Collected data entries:
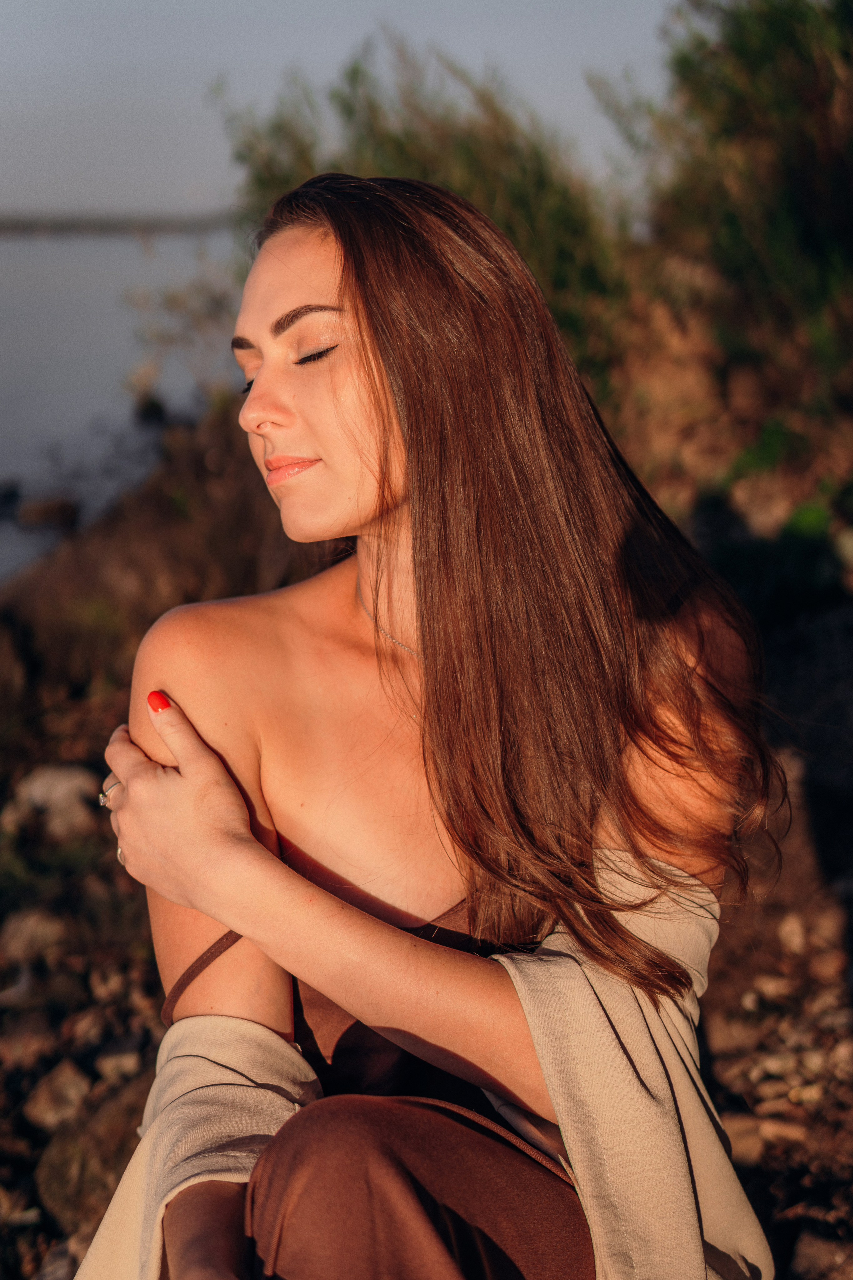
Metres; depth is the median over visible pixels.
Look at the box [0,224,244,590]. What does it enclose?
water
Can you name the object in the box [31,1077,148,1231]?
rock
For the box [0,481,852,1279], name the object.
rocky ground
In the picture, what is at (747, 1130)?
rock
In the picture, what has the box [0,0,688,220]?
sky
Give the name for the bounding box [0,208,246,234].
distant shoreline
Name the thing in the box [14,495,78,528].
rock
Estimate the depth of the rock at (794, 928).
2.03 m
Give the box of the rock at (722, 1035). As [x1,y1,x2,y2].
[705,1011,760,1058]
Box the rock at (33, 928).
[0,907,68,964]
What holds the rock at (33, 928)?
on the rocky ground at (752, 978)
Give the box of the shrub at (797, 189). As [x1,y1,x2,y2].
[630,0,852,485]
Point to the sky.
(135, 161)
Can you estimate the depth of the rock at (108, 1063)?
1.84 m
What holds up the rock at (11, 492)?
in the water
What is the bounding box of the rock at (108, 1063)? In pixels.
[93,1037,145,1081]
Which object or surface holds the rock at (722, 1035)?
on the rocky ground at (752, 978)
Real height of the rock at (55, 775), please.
0.116 m
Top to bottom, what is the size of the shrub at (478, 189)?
1.166 m
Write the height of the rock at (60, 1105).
0.060 m
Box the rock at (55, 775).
[9,762,98,843]
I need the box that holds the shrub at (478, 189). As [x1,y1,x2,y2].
[224,34,638,408]
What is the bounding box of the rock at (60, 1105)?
[21,1059,90,1130]
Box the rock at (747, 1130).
[719,1111,767,1162]
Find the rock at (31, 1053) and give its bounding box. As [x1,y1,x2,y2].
[0,1017,58,1072]
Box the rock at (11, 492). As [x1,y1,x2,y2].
[0,480,21,507]
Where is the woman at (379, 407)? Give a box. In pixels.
[72,175,782,1279]
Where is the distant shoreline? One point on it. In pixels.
(88, 224)
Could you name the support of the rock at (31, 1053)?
on the rocky ground at (752, 978)
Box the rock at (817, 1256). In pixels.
[789,1230,852,1279]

EXERCISE: All lines from the one containing "Box the rock at (11, 492). As [x1,y1,x2,y2]." to the last line above should be reproduced exactly, and no other lines should be given.

SOLVED EXERCISE:
Box the rock at (11, 492). As [x1,y1,x2,y2].
[0,480,21,507]
Where is the woman at (379, 407)? Give a box. In pixels.
[72,175,782,1279]
Where is the distant shoreline? One point on it. In pixels.
(88, 224)
Could you name the support of the rock at (31, 1053)?
on the rocky ground at (752, 978)
Box the rock at (817, 1256). In pixels.
[789,1230,852,1279]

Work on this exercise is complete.